» **What the task requires**
Below is a set of records. Repeat them verbatim without the pictures.

___ Provided information ___

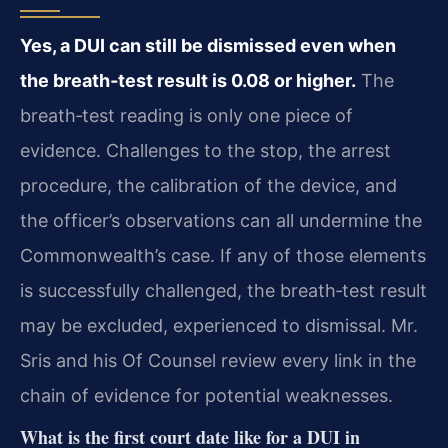
Yes, a DUI can still be dismissed even when
the breath‑test result is 0.08 or higher.
The
breath‑test reading is only one piece of
evidence. Challenges to the stop, the arrest
procedure, the calibration of the device, and
the officer’s observations can all undermine the
Commonwealth’s case. If any of those elements
is successfully challenged, the breath‑test result
may be excluded, experienced to dismissal. Mr.
Sris and his Of Counsel review every link in the
chain of evidence for potential weaknesses.
What is the first court date like for a DUI in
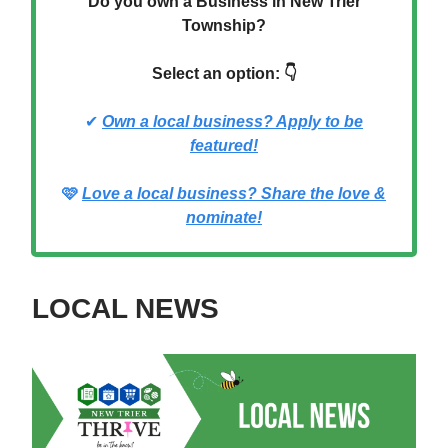
Do you own a Business in New Trier
Township?
Select an option: 👇
✔
Own a local business? Apply to be
featured!
🩷
Love a local business? Share the love &
nominate!
LOCAL NEWS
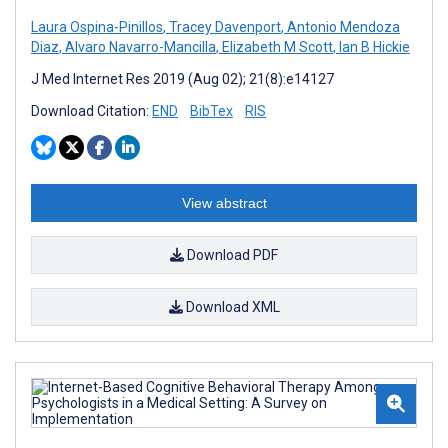
Laura Ospina-Pinillos
,
Tracey Davenport
,
Antonio Mendoza
Diaz
,
Alvaro Navarro-Mancilla
,
Elizabeth M Scott
,
Ian B Hickie
J Med Internet Res 2019 (Aug 02); 21(8):e14127
Download Citation:
END
BibTex
RIS
View abstract
Download PDF
Download XML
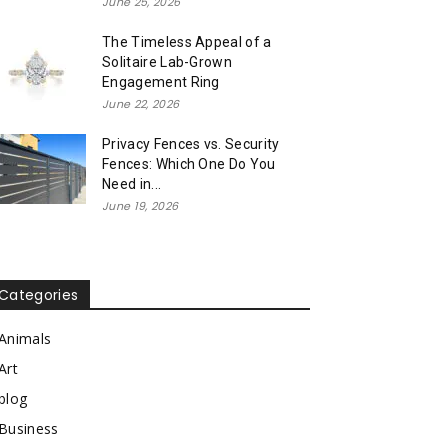
June 25, 2026
The Timeless Appeal of a
Solitaire Lab-Grown
Engagement Ring
June 22, 2026
Privacy Fences vs. Security
Fences: Which One Do You
Need in...
June 19, 2026
Categories
Animals
Art
blog
Business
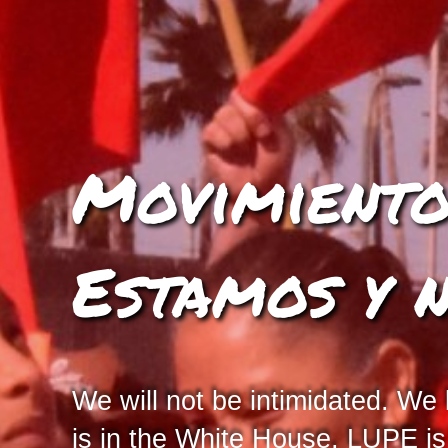
Movimiento 
Estamos y 
We will not be intimidated. We
is in the White House, LUPE i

___

» **Result**
Yes, a DUI can still be dismissed even when
the breath‑test result is 0.08 or higher.
The
breath‑test reading is only one piece of
evidence. Challenges to the stop, the arrest
procedure, the calibration of the device, and
the officer’s observations can all undermine the
Commonwealth’s case. If any of those elements
is successfully challenged, the breath‑test result
may be excluded, experienced to dismissal. Mr.
Sris and his Of Counsel review every link in the
chain of evidence for potential weaknesses.
What is the first court date like for a DUI in
Do you own a Business in New Trier
Township?
Select an option: 👇
✔
Own a local business? Apply to be
featured!
🩷
Love a local business? Share the love &
nominate!
LOCAL NEWS
Laura Ospina-Pinillos
,
Tracey Davenport
,
Antonio Mendoza
Diaz
,
Alvaro Navarro-Mancilla
,
Elizabeth M Scott
,
Ian B Hickie
J Med Internet Res 2019 (Aug 02); 21(8):e14127
Download Citation:
END
BibTex
RIS
View abstract
Download PDF
Download XML
June 25, 2026
The Timeless Appeal of a
Solitaire Lab-Grown
Engagement Ring
June 22, 2026
Privacy Fences vs. Security
Fences: Which One Do You
Need in...
June 19, 2026
Categories
Animals
Art
blog
Business
Movimiento 
Estamos y 
We will not be intimidated. We
is in the White House, LUPE i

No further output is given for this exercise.